In terms of latency, opening and closing a page is expensive, while getting data out of the latches and over the data-bus is comparatively cheap. In addition, there is a minimum allowed time between opening and closing a page (the minimum activate- to-precharge latency). Thus a single read is slow, but reading the next cache block

is relatively cheap as the page is already open and the data is in the latch. This property is exploited by the First Ready, First Come, First Served (FR-FCFS) memory controller proposed by Rixner et al. [16]. This type of memory controller allows accesses that uses an already open page to be scheduled even if the request is not the oldest.

Traditionally, prefetching has been used to decrease latency for a single operation by speculatively bringing data into the cache before it is needed. In this paper we exploit the 3D structure of modern DRAM to demonstrate how prefetching can be used to increase off-chip bandwidth utilization. Because there is a lower cost associated with fetching data that resides in an open page, we prefetch this data, provided that our confidence that the data will be useful is high enough. In addition, we show that prefetching can be effective at relatively low accuracy, due to the low cost of piggybacking prefetches compared to single reads. Finally, we present our low cost open page prefetching scheduling heuristic which exploits this observation.

IV.2

Previous Work

IV.2.1

Prefetching

Previously, Wei-Fen et al. [8] have examined how prefetches can be scheduled in a uniprocessor context with Rambus DRAM. They used a dedicated prefetch queue with a LIFO insertion policy with a scheduled region prefetcher. In addition, Cantin et al. [2] exploited open pages to increase the performance of their stealth prefetcher.

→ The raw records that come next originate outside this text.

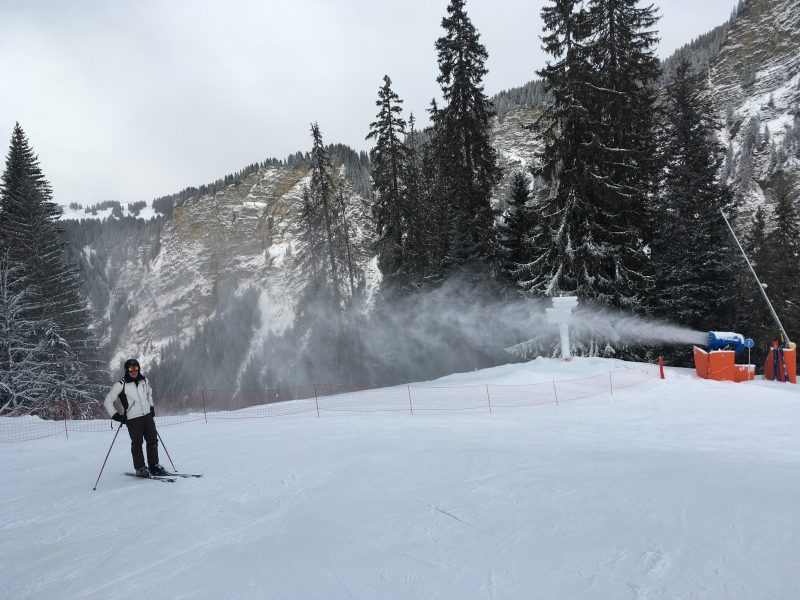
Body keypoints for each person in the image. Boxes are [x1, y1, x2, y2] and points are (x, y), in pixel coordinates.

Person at [103, 358, 169, 477]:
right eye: (131, 368)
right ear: (126, 370)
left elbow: (149, 394)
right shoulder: (120, 384)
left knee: (153, 441)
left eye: (136, 368)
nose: (134, 371)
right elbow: (108, 401)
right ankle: (140, 468)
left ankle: (154, 466)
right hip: (133, 419)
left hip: (147, 415)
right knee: (137, 443)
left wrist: (151, 407)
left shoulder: (144, 380)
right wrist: (116, 416)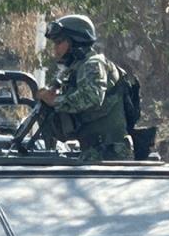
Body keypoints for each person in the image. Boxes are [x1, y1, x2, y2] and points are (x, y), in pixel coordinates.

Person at [36, 14, 134, 162]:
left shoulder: (93, 64)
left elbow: (92, 97)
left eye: (59, 42)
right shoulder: (75, 69)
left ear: (75, 41)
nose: (55, 49)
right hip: (93, 153)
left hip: (110, 154)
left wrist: (56, 101)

There exists a multitude of different prefetching schemes. The simplest is the sequential prefetcher [18], which simply fetches the next block whenever a block is referenced. However, more complex types exists as well, such as the CZone/Delta Correlation (C/DC) prefetcher proposed by Nesbit et al. [12, 13]. C/DC divides memory into CZones and analyses patterns contained in the reference stream by using a Global History Buffer (GHB) to store recent misses to the cache. Lin et al. [9] introduced scheduled region prefetching (SRP) which issues prefetches to blocks spatially near the addresses of recent demand missed when the memory channel is idle. Other types, such as the Reference Prediction Table Prefetcher (RPT) proposed by Chen and Baer [3] examines the pattern generated by a load instruction with a state machine. Somogyi et al. proposed Spatial Memory Streaming (SMS) [19]. SMS uses code-correlation to predict spatial access patterns.